The main reason why I am adding this "review" is to give access to the book's contents list so that you have a better idea what you will receive for your money:
Prologue How did we get here?
Chapter 1 Definitions and overview
Chapter 2 Numbers, the basis for science
Chapter 3 The calendar problem; living with the seasons
Chapter 4 The new age of science in Greece
Chapter 5 The Roman Empire, from Greek science to Christianity
Chapter 6 Science and technology in India
Chapter 7 Science and technology in China
Chapter 8 Medieval Europe and Arabic science
Chapter 9 Science in the Old World and in the New World
Chapter 10 The new cosmology and the Age of Reason
Chapter 11 Science and the bourgeoisie
Chapter 12 The impact of science on philosophy
Chapter 13 From alchemy to chemistry
Chapter 14 Evolution, the answer to the biological explosion
Chapter 15 North America, the beginning of marine science, rise of the industrialized society
Chapter 16 Atoms, quanta, nuclear science and the nuclear bomb
Chapter 17 Medical science – from body to mind
Chapter 18 Continental drift; the scientific revolution in geology
Chapter 19 The digital computer and the expanding universe
Chapter 20 From Mendel to the Human Genome Project
Epilogue Where do we go from here?
As you can see the book covers a lot of ground, so don't expect in-depth analysis of every issue.
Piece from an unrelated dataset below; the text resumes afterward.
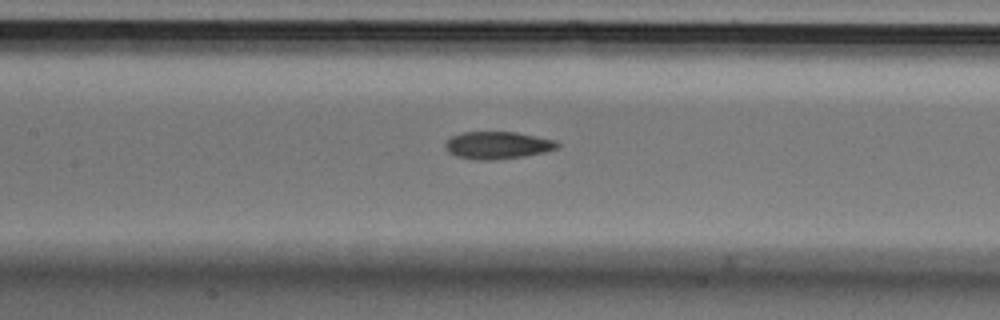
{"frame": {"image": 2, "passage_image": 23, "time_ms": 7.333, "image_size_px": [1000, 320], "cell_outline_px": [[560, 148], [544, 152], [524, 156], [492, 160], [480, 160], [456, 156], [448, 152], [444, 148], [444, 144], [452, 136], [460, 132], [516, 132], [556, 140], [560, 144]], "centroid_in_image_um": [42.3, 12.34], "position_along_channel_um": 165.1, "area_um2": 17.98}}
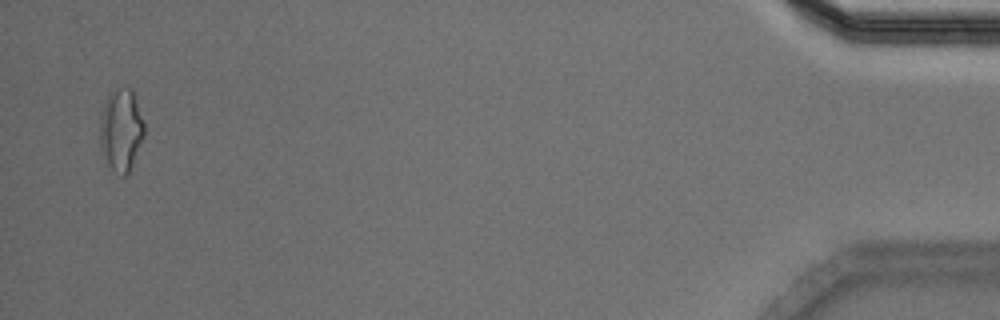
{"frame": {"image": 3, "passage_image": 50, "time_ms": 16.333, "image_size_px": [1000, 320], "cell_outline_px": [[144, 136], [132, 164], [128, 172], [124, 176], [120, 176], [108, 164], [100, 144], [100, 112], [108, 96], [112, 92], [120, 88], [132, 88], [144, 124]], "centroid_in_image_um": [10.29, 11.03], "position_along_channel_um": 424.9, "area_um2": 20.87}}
Rather, the book concentrates on showing how the many issues relate to each other and are intertwined in their development.
From the Prologue:
The world of the 21st century has become so interconnected that the phrase "the global village" has become acceptable as a term to describe modern society. Today's information technology links people and places from all civilizations, and national economies have become increasingly interconnected. Whether it is commerce or media, manufacturing or agriculture, the advancing globalization of human activity would be unthinkable without the development of science and technology. Their contributions have not always been beneficial; indeed, many would argue that science is to be blamed for the deterioration of the global environment that we are witnessing today. But is it science that, through its applications, leads to global warming, the ozone hole, weapons of mass destruction and widespread poverty? Or do these developments occur through actions of those who control science and use its findings for their own aims?
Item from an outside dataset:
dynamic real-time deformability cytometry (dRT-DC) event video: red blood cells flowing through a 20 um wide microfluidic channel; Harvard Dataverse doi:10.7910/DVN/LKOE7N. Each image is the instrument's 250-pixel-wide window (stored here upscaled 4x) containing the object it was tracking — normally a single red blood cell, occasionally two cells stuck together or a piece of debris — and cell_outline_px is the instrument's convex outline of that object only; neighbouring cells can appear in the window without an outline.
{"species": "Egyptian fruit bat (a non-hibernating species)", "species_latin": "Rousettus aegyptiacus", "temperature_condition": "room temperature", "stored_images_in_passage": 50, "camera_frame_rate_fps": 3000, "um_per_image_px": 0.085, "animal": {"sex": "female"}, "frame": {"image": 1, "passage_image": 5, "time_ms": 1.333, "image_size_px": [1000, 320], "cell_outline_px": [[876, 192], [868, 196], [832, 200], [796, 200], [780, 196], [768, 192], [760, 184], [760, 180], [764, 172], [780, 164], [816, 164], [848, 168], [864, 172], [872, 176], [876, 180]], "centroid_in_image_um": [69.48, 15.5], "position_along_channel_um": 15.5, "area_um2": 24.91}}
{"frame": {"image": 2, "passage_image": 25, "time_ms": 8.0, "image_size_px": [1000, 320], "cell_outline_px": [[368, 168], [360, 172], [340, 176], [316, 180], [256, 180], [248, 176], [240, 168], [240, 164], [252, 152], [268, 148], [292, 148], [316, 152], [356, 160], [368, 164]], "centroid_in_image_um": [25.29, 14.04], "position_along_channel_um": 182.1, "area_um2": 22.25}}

Science itself is valueless. In the realm of science, criteria for judgment of any action can only derive from the tenets of scientific ethics. Science honours the person who increases our insight into the laws of nature. It is not concerned with the use of the scientist's discoveries. Whether the discovery of radioactivity leads to a new therapy for cancer treatment or to the nuclear bomb is not an issue for science. It is an issue for scientists who, as members of the society of their time, have to make ethical decisions just like everyone else. The foundations for such decisions require an understanding of history and of the laws that govern the development of societies from antiquity to the present.
This book will look at the interaction between science, technology, civilization and society through the millennia, beginning with the earliest human civilizations and ending at the dawn of the current century. It will ask what drives people to scientific study and examine who benefits from the results of scientific studies. It will investigate the degree to which a civilization depends on its scientists and trace the development of global science from its infancy to today.